Yesterday when I came home the welders were working in on three or four flats all over the building. The reverb from their generators shook through the walls like they were working right next door. When I went out, I watched them from platform four of the train station – the arc welders working three at a time putting up the big plates of iron, the blue welder’s flame flashing like sparkles from the gangways, a trio of council officals wandering in and out of the flats that had already been blocked off by the grey iron doors.
Soon, these iron bands will block off a third, then a half of Claydon House, just like they block off a third of that huge estate I see out the window. How will it be when the whole estate is empty but for one or two holdouts? How would it be occupy a single flat in a building this vast, to feel the emptiness spreading out through the building at night, to walk down gangways past sealed off flats, knowing no one else’s steps will tread the concrete stairwells – to know the building will soon be rubble?
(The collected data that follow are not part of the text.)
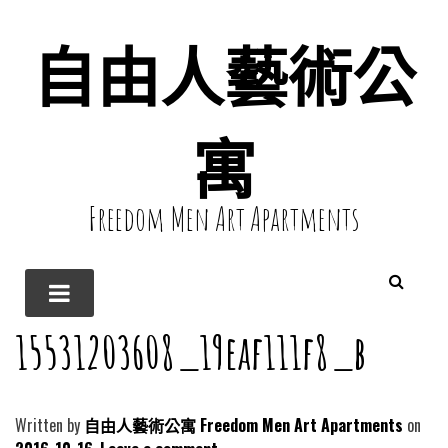
自由人藝術公
寓
Freedom Men Art Apartments
15531203608_19eaf111f8_b
Written by
自由人藝術公寓 Freedom Men Art Apartments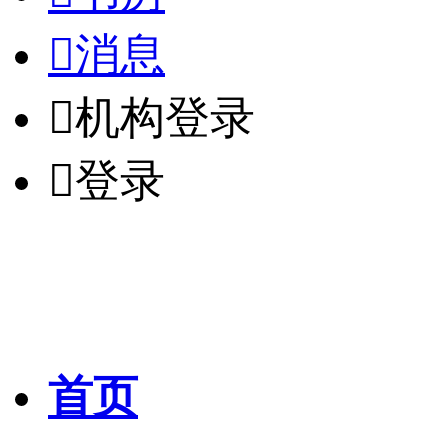

消息

机构登录

登录
首页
For now, people are coming out again to enjoy the light evenings. Kids on the gangways, the Africans and Latinos who seem to make up most of the Heygate’s residents feeding on and off the rampways. Two young English girls, hair back in those ponytails young English girls seem to favour, one of them pushing a baby carriage with that stolid efficiency of young English single moms, as if having a baby has fulfilled their duty in life . . .the friend chattering and breaking into random dance moves – hip-hop hand gestures, a more obvious 80’s style sway of her hips and legs; the robot – moving as if to music only she can hear, describing to her friend through motion what is playing in her head.